Despite an ankle problem, Lee Chong Wei produced one of his finest performances to regain the All-England Open title by beating Chen Long from China in an impressively emphatic straight games win in Birmingham on Sunday.
The world number one from Malaysia beat the titleholder from China 21-13, 21-18 – revenge for his loss to Chen in the final last year.
The variety of the 31-year-old's game was often mesmerising, and his focus was steely enough to resist determined second-game fight-backs by Chen from 4-10 to 9-10 and from 13-18 to 17-18 and to within the width of the net tape of getting to 18-all.
Earlier China won the women's singles when Wang Shixian, the fourth-seeded former All-England champion, beat Li Xuerui, the top-seeded Olympic champion, 21-19, 21-18.
Yu Yang's improbable rehabilitation continued in dramatic fashion also on Sunday as she and her women's doubles partner Wang Xiaoli saved a match point to complete a successful defence of their All-England Open title.

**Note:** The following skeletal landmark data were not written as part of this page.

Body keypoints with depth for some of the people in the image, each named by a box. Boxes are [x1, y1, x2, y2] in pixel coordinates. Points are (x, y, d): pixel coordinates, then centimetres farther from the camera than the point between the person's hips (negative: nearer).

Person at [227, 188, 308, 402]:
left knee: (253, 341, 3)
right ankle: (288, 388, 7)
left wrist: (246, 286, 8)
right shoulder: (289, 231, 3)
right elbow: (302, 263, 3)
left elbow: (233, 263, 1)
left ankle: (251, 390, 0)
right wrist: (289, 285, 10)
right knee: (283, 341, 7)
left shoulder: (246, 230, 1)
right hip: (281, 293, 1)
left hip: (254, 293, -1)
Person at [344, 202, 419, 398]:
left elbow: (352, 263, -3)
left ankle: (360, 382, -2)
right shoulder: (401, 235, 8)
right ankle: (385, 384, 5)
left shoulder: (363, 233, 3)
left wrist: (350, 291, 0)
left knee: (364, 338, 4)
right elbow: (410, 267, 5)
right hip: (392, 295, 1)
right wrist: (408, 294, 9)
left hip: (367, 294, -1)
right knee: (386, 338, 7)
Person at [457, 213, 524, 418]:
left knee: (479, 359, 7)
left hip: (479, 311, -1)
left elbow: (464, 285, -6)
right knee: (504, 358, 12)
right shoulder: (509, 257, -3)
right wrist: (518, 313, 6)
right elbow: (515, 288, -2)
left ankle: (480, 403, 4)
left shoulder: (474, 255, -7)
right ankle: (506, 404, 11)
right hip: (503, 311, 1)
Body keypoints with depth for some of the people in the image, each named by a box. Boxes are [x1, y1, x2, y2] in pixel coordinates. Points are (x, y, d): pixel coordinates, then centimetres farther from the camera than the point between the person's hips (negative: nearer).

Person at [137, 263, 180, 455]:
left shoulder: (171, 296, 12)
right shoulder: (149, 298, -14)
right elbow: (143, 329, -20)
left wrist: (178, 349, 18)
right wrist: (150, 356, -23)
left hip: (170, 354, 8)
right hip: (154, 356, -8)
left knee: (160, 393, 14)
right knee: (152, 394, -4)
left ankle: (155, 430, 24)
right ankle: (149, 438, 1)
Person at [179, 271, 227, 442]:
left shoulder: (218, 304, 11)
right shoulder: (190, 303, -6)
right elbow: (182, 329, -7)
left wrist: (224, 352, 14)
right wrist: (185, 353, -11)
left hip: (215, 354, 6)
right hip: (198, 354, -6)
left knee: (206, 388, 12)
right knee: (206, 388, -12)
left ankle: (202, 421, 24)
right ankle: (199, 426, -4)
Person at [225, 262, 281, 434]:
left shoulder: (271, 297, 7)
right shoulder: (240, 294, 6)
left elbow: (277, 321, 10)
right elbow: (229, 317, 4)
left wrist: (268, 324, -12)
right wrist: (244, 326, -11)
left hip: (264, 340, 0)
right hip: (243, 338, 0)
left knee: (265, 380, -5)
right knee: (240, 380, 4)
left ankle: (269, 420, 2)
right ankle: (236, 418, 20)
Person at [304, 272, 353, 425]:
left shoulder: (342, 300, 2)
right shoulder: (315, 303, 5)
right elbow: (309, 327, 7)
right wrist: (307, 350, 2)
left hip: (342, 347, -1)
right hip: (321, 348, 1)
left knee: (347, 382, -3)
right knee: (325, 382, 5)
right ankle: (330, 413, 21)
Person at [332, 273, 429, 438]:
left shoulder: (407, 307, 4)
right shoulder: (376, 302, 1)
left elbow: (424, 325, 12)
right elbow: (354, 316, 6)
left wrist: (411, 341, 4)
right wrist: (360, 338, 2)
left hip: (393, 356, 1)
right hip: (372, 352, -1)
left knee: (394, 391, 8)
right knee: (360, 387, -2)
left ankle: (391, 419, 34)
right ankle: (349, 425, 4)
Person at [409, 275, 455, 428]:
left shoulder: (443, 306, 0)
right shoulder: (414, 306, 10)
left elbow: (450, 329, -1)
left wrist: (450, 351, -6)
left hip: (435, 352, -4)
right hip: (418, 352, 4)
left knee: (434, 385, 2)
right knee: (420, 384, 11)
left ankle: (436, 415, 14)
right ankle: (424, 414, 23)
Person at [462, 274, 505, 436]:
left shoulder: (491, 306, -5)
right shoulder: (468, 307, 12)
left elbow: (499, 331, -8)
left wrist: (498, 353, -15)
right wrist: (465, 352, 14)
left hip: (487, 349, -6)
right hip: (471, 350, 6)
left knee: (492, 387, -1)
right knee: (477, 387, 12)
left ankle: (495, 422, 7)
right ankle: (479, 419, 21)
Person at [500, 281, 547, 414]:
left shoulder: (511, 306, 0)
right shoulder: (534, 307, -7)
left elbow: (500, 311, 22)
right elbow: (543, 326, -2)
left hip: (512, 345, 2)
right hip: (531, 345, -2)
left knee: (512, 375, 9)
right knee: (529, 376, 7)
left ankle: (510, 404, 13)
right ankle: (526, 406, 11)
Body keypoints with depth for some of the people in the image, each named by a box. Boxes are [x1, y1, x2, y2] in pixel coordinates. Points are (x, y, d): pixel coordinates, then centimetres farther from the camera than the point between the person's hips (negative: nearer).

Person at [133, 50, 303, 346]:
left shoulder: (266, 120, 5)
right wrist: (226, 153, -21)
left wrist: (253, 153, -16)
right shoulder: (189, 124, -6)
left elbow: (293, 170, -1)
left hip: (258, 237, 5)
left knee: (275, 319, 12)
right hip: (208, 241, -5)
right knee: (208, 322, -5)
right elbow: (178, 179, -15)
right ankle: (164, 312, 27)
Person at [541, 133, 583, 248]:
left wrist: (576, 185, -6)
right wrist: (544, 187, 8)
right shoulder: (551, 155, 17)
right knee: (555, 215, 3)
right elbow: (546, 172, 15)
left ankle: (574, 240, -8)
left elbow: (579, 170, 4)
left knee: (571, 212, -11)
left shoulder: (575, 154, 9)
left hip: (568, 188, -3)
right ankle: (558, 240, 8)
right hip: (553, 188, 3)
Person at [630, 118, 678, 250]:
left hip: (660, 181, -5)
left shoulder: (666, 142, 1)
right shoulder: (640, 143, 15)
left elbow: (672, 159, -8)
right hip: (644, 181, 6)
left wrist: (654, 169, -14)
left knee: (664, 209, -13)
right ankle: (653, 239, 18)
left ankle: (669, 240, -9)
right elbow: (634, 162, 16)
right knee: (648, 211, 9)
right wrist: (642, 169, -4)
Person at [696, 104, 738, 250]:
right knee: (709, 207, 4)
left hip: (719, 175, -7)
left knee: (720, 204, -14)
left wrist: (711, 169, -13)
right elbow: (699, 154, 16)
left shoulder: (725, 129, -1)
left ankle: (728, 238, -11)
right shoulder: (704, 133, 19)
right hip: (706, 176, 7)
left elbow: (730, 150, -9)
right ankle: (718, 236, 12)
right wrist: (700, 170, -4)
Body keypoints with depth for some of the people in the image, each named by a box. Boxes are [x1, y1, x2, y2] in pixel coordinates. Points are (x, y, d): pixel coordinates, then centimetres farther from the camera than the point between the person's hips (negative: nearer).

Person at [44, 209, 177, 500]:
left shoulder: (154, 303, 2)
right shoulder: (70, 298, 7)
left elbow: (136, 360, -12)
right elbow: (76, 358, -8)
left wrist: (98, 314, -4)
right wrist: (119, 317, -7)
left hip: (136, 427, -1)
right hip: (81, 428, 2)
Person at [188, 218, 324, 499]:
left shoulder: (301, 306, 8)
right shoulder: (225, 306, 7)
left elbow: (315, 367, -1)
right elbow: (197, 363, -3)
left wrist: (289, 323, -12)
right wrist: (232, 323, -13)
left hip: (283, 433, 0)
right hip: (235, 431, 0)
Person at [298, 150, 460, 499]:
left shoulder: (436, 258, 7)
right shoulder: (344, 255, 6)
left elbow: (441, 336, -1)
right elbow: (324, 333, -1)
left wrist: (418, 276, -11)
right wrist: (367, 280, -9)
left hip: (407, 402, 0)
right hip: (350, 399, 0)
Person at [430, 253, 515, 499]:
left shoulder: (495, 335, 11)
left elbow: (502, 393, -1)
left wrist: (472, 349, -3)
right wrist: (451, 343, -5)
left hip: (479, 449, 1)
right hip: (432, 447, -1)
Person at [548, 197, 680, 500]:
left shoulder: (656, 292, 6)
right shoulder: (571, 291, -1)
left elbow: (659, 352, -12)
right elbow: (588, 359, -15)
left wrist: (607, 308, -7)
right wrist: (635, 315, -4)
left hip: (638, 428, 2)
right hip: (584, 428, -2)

Yu, who had said she was quitting after she and Wang were among those banned during the match-fixing scandal at the London Olympics, was again a bundle of renovated self-belief and forecourt energy as the top-seeded pair edged out their unseeded compatriots Ma Jin and Tang Yuanting 21-17, 18-21, 23-21.
"We really wanted to win again this year," said Wang. "We were quite scared about coming here because we were getting challenged by all the other players, but we managed to adjust and it was really just about playing to the right level."
Indonesia regained the men's doubles title after an interval of more than a decade when top-seeded Mohammad Ahsan and Hendra Setiawan followed their August capture of the world title with a 21-19, 21-19 win over Hiroyuki Endo and Kenichi Hayakawa.
The Japanese pair led 16-15 in the first game and repaired a three-point deficit in the second, and were not far from becoming their country's first All England champions since 1978.